# WHAT IS REQUIRED
Check every line of the data for the string "limits" and copy the ones that have it.

# SOURCE INFORMATION
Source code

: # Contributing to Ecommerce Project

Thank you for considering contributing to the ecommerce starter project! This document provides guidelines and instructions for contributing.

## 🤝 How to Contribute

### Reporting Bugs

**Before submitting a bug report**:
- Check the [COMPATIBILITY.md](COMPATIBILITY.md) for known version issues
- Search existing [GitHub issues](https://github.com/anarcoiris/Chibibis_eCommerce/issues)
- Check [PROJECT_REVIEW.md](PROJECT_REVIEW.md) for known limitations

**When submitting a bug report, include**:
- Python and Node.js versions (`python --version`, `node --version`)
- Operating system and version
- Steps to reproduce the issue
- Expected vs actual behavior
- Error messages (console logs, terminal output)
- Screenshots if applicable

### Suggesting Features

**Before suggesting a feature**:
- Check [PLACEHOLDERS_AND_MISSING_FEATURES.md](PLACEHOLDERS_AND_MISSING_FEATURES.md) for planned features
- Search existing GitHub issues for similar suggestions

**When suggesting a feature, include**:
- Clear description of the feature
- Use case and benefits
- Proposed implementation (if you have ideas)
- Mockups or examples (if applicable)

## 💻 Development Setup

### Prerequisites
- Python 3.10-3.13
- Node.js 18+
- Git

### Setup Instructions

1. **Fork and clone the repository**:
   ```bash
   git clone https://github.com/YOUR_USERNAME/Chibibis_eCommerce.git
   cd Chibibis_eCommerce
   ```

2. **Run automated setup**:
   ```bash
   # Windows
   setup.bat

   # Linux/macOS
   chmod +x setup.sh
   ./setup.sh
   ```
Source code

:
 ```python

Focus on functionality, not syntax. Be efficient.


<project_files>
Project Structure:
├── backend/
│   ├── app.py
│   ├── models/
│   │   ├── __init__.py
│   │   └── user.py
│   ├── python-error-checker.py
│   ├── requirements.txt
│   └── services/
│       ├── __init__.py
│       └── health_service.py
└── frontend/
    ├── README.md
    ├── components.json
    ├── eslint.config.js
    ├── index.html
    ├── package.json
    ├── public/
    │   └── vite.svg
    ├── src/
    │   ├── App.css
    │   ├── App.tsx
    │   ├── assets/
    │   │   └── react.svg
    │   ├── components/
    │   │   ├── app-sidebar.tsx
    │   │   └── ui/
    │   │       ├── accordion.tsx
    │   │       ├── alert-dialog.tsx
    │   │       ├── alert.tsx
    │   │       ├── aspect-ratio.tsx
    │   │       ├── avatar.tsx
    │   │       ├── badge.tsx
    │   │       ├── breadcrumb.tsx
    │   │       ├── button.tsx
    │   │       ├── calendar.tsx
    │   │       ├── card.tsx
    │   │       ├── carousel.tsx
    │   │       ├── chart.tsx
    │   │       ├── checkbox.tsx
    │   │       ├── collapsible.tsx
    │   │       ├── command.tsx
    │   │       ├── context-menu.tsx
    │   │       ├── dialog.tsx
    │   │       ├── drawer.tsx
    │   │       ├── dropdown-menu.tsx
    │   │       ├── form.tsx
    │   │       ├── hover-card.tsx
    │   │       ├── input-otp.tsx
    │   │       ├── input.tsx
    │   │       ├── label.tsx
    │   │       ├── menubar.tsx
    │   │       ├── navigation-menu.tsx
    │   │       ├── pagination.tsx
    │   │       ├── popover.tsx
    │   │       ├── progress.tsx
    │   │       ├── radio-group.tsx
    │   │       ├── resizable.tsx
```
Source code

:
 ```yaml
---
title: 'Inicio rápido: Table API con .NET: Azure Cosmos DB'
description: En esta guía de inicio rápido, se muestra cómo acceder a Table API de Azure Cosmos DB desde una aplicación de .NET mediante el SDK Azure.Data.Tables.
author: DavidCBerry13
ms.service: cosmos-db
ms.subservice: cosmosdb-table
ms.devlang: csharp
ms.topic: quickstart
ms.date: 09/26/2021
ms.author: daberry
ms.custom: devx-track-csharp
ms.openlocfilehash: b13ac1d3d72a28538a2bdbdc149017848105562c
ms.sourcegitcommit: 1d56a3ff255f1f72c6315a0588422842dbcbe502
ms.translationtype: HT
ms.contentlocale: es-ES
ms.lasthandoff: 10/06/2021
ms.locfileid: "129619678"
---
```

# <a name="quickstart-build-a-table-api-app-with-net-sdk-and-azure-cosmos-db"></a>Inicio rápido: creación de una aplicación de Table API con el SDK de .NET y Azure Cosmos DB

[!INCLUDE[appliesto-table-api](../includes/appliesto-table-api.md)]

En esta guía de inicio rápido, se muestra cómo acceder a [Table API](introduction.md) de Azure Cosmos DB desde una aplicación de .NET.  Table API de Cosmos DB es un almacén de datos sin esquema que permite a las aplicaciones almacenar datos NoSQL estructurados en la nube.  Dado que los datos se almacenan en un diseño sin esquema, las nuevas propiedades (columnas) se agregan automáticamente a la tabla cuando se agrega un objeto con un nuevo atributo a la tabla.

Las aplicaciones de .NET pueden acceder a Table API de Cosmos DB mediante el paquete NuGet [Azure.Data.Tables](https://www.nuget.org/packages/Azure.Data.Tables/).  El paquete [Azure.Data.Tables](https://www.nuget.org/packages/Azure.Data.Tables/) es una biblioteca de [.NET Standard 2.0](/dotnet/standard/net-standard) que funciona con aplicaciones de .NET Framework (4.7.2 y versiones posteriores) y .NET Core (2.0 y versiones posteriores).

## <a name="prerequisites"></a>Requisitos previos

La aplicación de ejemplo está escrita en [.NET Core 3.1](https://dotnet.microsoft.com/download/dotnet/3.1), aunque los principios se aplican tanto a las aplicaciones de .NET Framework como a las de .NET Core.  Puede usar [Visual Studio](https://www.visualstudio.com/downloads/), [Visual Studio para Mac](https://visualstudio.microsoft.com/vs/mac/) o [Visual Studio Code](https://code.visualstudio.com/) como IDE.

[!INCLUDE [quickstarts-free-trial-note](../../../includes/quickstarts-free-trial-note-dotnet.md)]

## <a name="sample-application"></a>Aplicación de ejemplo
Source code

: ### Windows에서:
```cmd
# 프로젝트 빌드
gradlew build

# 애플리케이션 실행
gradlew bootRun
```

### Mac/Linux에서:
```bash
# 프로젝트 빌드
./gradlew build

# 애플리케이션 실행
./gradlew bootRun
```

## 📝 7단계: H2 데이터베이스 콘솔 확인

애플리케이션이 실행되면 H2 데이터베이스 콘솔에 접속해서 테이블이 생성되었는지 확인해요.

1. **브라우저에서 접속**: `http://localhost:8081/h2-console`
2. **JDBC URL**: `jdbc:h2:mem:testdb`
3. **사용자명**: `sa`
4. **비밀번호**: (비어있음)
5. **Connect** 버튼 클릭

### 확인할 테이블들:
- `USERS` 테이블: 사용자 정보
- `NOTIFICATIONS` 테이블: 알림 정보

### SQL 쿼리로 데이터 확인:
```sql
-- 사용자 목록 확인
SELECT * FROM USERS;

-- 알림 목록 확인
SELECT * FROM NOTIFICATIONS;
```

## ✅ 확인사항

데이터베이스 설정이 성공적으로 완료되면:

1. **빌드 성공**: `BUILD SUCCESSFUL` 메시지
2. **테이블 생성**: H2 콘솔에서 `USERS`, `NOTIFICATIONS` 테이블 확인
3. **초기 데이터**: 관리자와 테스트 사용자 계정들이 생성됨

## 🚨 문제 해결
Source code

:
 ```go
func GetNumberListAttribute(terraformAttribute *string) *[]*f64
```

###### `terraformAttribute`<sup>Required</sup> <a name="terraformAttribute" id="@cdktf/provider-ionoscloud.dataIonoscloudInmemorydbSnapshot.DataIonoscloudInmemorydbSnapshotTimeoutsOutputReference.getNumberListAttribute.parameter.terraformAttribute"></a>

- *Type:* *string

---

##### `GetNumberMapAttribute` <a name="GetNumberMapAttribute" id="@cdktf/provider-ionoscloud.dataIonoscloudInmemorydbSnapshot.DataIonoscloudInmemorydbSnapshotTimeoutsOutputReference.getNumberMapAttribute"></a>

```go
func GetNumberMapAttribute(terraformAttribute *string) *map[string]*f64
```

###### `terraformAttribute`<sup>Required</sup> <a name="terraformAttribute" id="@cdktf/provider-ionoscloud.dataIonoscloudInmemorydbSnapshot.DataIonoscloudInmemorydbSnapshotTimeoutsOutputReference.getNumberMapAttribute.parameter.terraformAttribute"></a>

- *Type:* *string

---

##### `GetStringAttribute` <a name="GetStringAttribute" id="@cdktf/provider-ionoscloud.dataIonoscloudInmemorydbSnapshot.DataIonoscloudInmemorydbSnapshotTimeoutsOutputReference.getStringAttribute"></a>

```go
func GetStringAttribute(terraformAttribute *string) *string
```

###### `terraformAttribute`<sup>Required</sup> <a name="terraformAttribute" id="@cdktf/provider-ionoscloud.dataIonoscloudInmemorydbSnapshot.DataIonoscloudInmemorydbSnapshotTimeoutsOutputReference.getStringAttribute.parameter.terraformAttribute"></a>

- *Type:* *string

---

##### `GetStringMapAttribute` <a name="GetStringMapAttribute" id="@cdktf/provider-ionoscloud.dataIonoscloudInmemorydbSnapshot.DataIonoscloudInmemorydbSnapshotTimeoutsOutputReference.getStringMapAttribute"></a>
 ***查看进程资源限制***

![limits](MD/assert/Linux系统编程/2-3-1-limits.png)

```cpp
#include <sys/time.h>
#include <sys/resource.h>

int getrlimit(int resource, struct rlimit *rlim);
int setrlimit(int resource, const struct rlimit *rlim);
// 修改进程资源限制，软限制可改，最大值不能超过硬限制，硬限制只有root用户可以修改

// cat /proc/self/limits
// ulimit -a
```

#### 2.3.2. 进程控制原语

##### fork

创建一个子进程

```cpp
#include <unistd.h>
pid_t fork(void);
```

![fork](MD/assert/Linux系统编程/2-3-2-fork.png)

# WORKED SOLUTION
![limits](MD/assert/Linux系统编程/2-3-1-limits.png)
// cat /proc/self/limits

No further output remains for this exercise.